Separate one of the eggs. Cover the yolk and refrigerate until needed. Whisk the white with the remaining two eggs. Set aside.
Heat the pineapple juice and butter milk until warm to the touch but not hot – 110 degrees. Stir in the yeast and 1 teaspoon sugar. Let sit until foamy, about 5 minutes.
In the bowl of an electric mixer fitted with the paddle attachment, combine the flour, remaining 6 tablespoons sugar, and salt. Mix on low to combine. Add the yeast mixture followed by the eggs with the extra white, followed by the melted butter and finally the vanilla.
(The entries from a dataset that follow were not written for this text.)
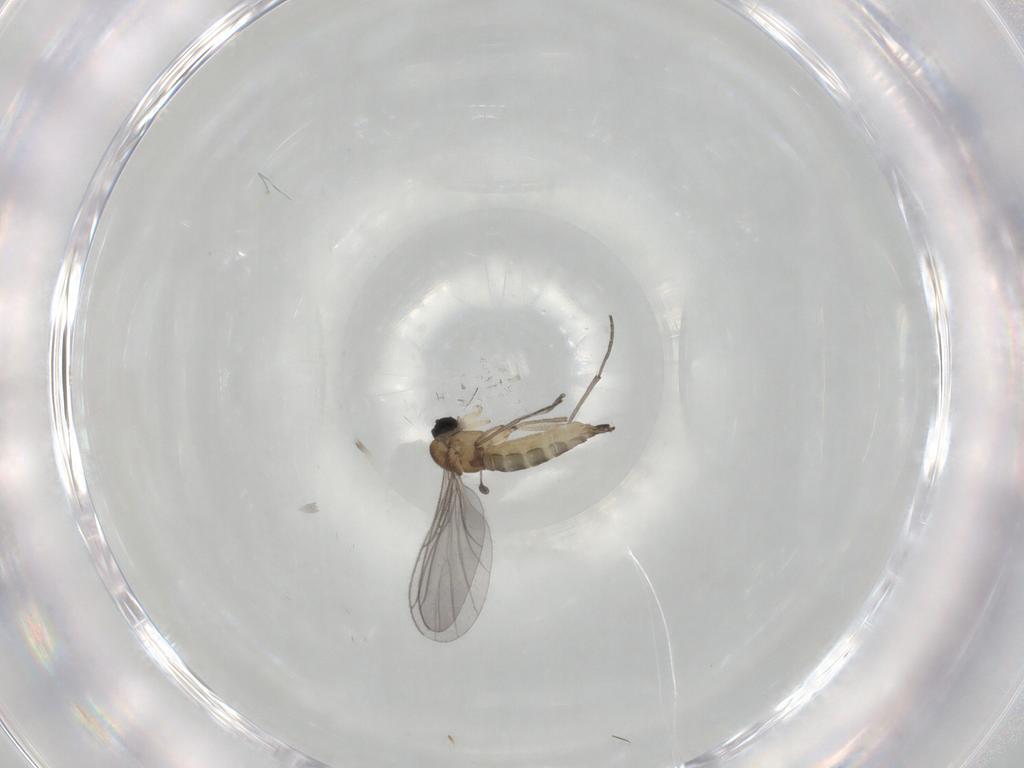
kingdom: Animalia
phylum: Arthropoda
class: Insecta
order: Diptera
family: Sciaridae
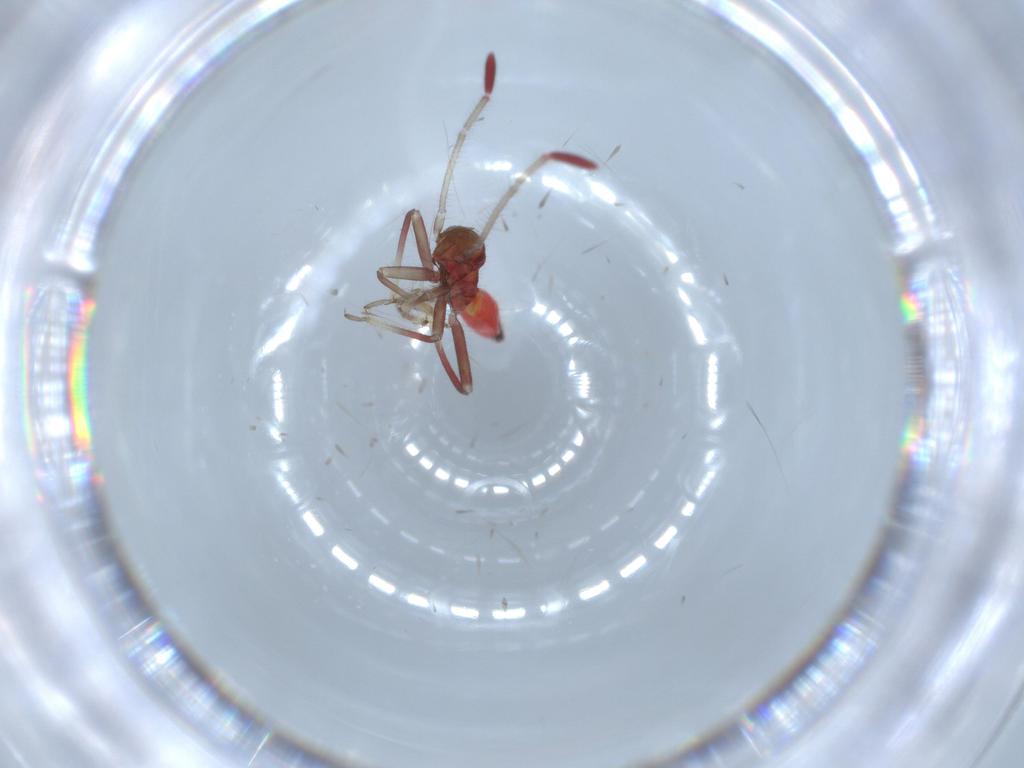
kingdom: Animalia
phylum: Arthropoda
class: Insecta
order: Hemiptera
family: Miridae
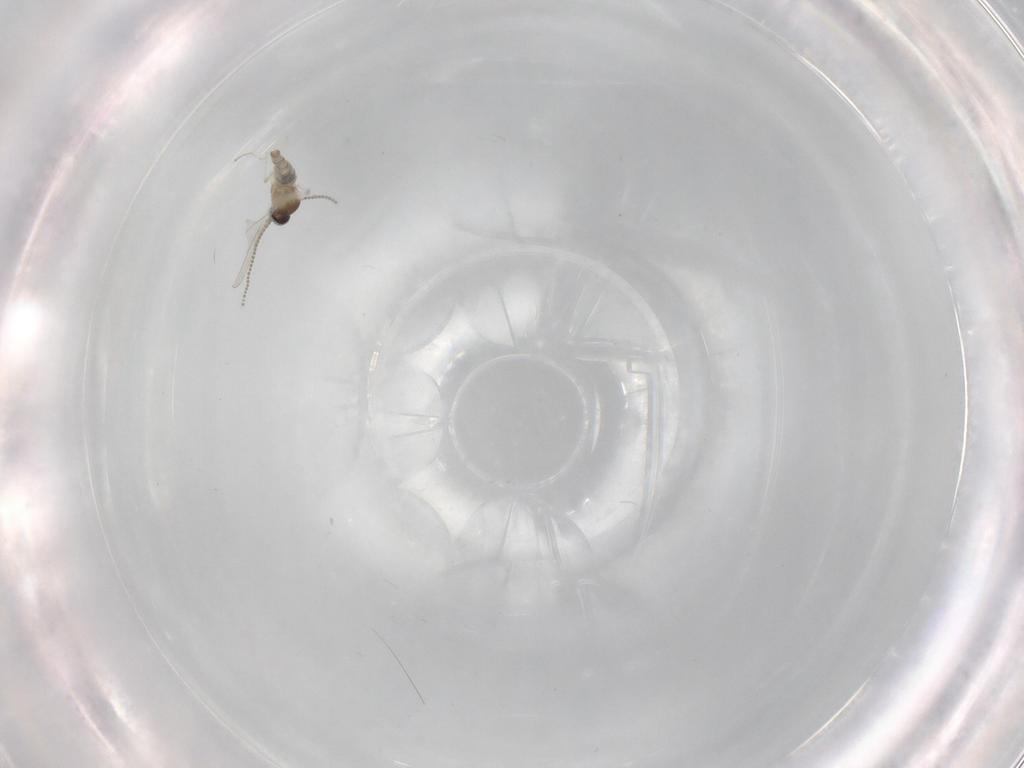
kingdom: Animalia
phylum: Arthropoda
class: Insecta
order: Diptera
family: Cecidomyiidae
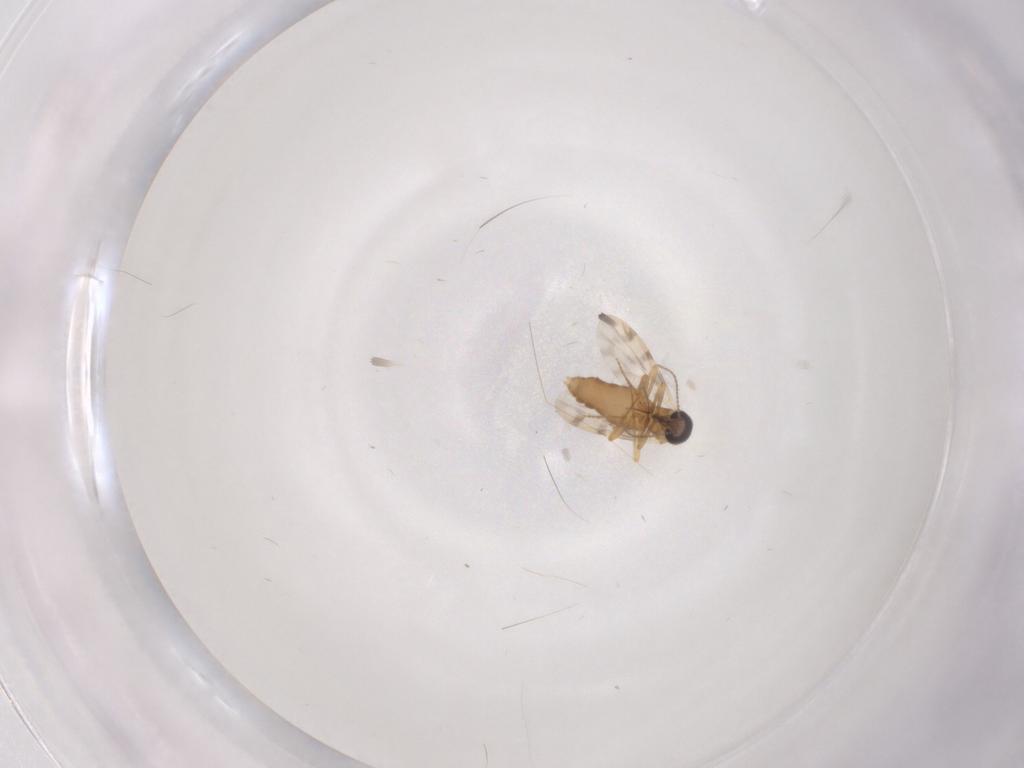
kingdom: Animalia
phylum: Arthropoda
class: Insecta
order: Diptera
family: Ceratopogonidae
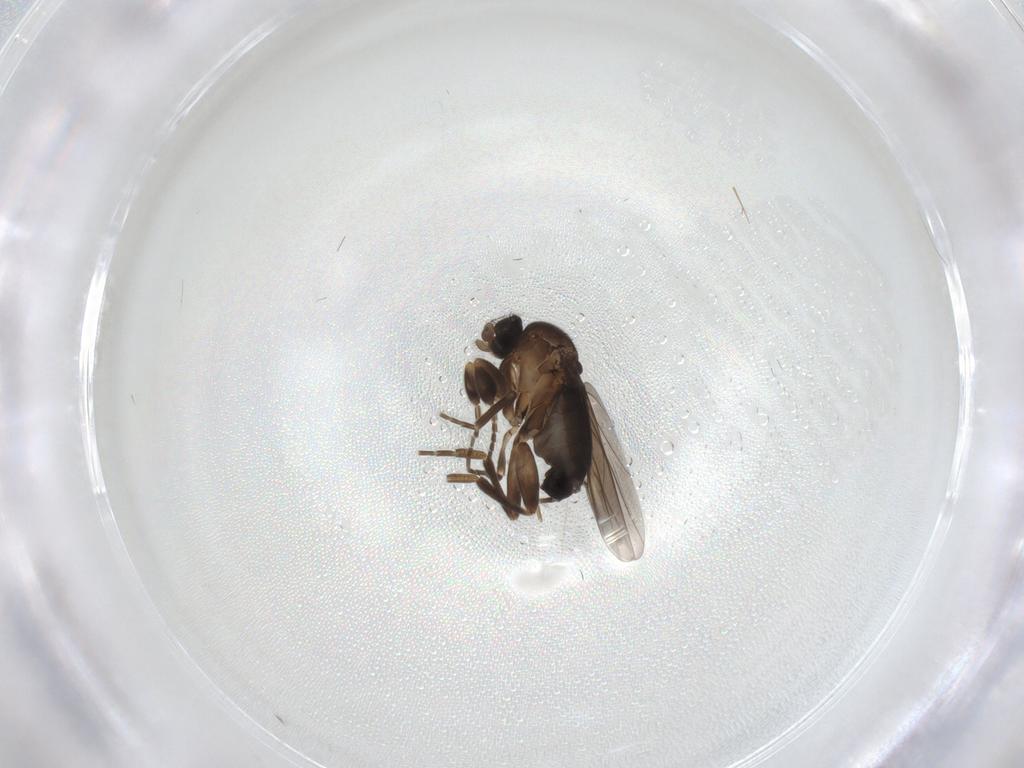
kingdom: Animalia
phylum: Arthropoda
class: Insecta
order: Diptera
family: Cecidomyiidae
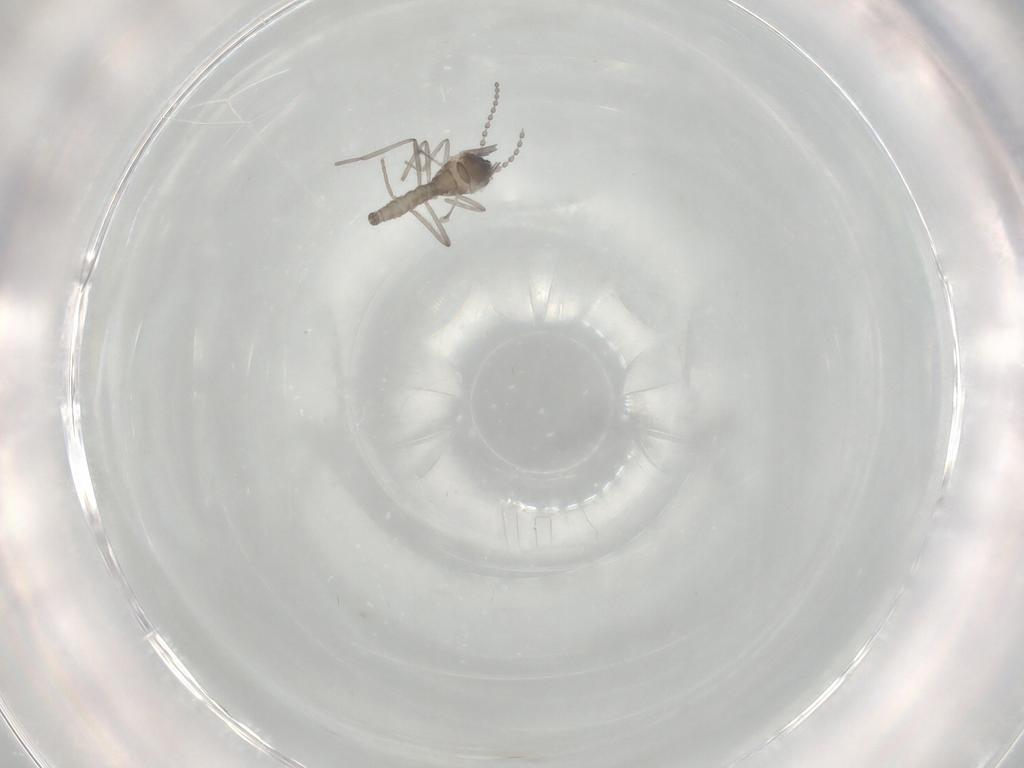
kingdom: Animalia
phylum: Arthropoda
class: Insecta
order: Diptera
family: Cecidomyiidae
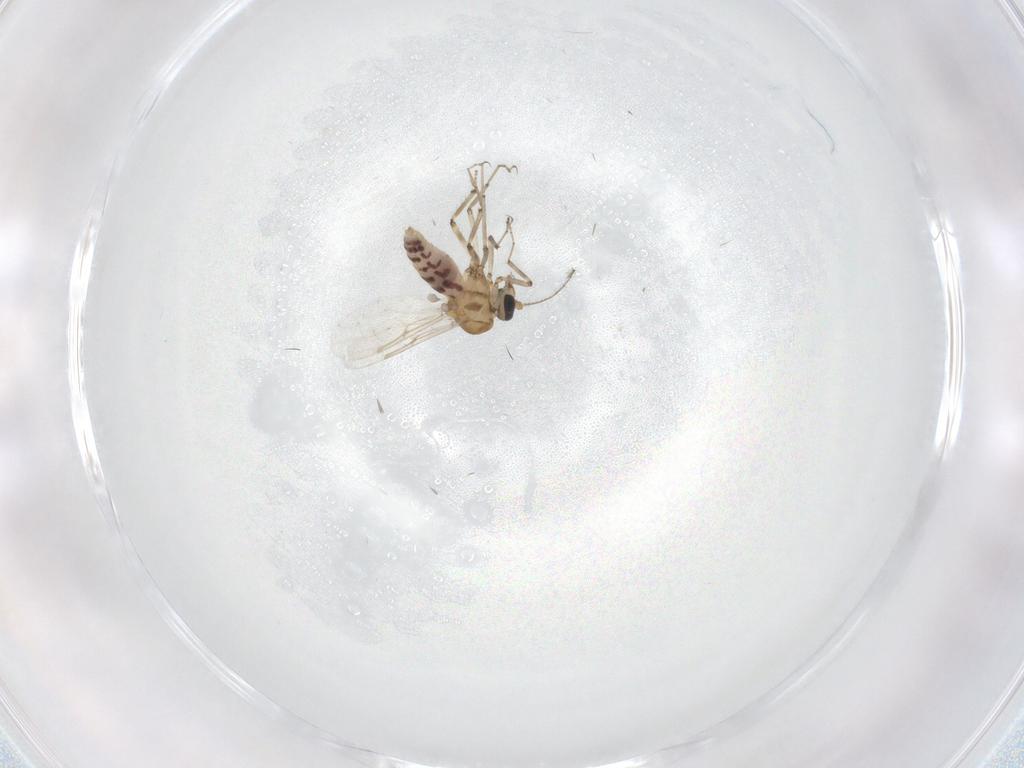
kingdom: Animalia
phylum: Arthropoda
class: Insecta
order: Diptera
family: Ceratopogonidae
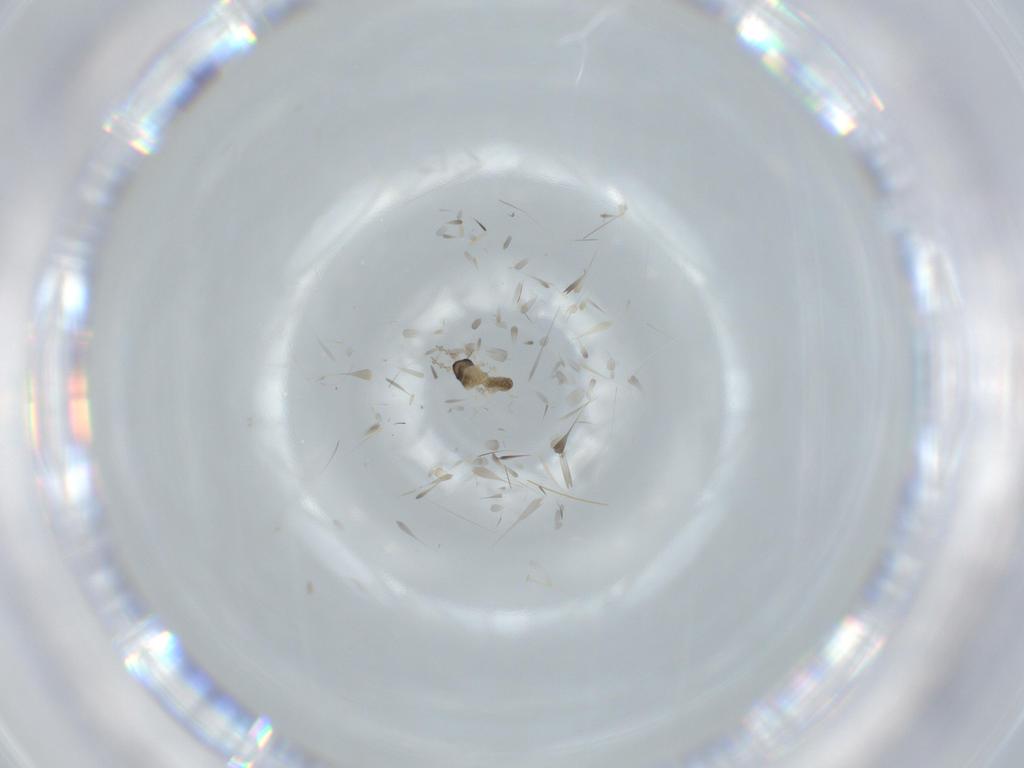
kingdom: Animalia
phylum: Arthropoda
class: Insecta
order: Diptera
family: Cecidomyiidae
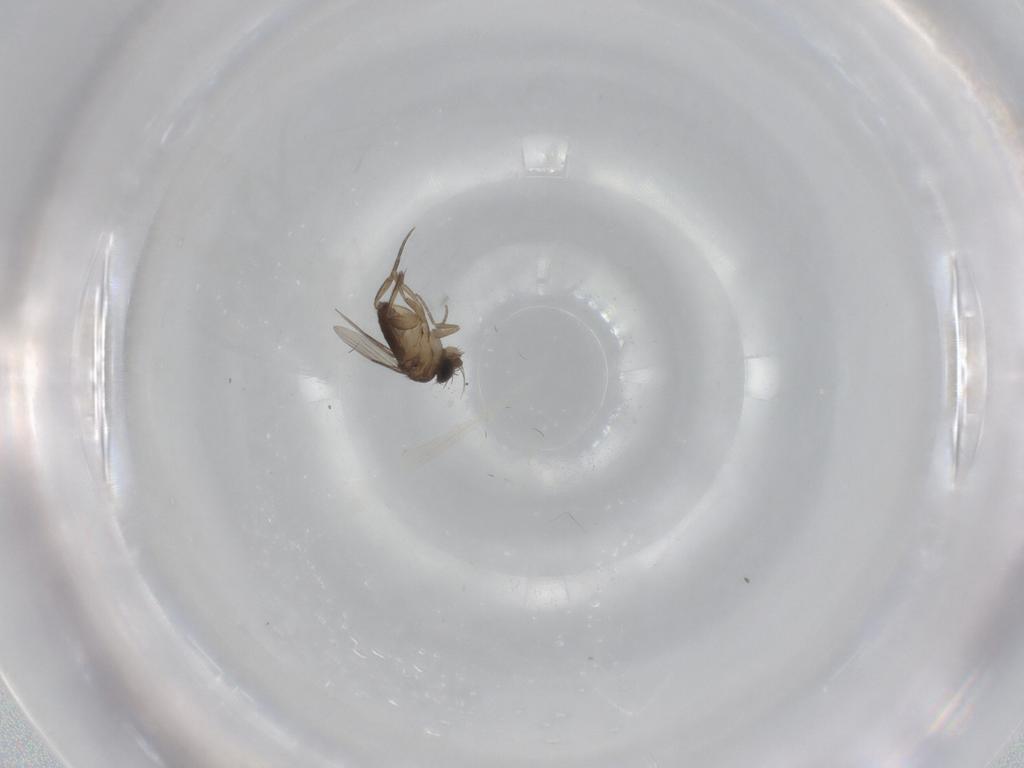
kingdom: Animalia
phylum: Arthropoda
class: Insecta
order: Diptera
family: Phoridae
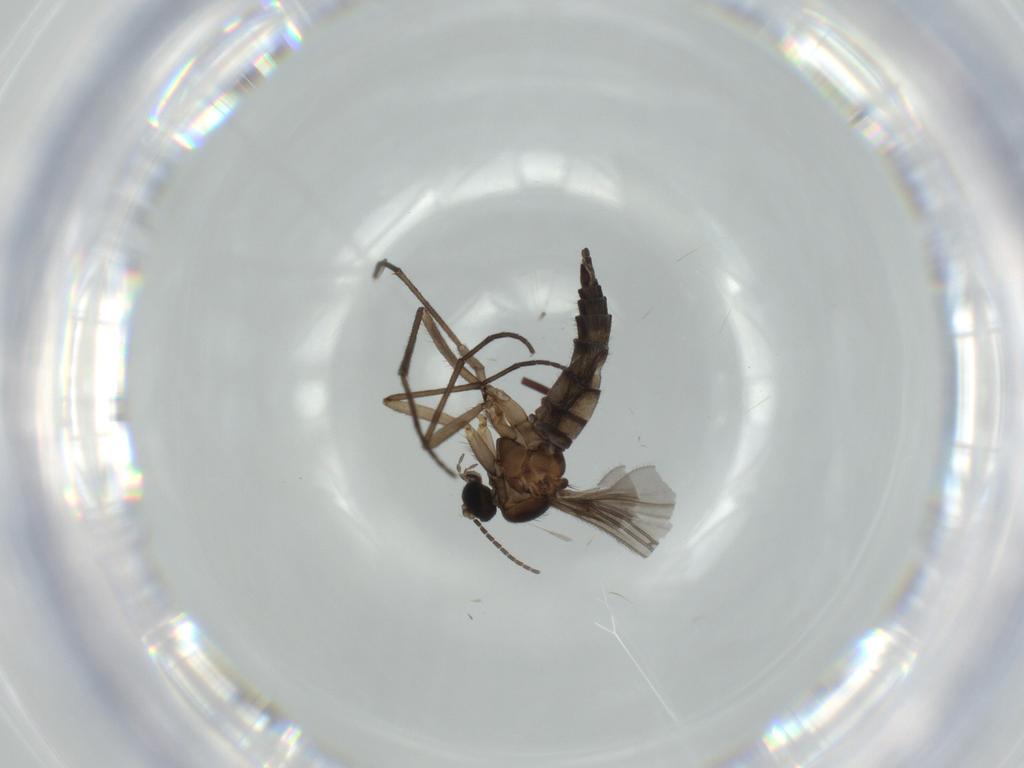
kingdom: Animalia
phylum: Arthropoda
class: Insecta
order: Diptera
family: Sciaridae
Gradually increase the speed to high and let run for 10 minutes. The dough should be smooth and a little sticky.
Dust a work surface with some flour, scrape out the dough and knead a few times until no longer sticky. Spray a clean bowl with cooking spray, shape the dough into a ball, add to the bowl, turn a few times to coat, and cover with a towel or plastic wrap. Let sit in a draft free place until doubled in size, 2½ hours.
Spray a 9 by 12 baking dish with cooking spray.
Punch the dough down, place on work surface, cut into 15 equal sized pieces and roll into balls with slightly damp hands. Place in the baking pan, 3 across and 5 down. Cover with a cloth or plastic wrap and let rise again for 1 hour or until almost doubled in size. To bake later, cover the pan with plastic wrap and refrigerate before letting rise. Remove from refrigerator, keep covered and let rise for 1 hour and 15 minutes.
Preheat oven to 350 degrees. Mix the cream with the reserved egg yolk and lightly brush the tops of the rolls. Bake for 30 minutes or until golden brown.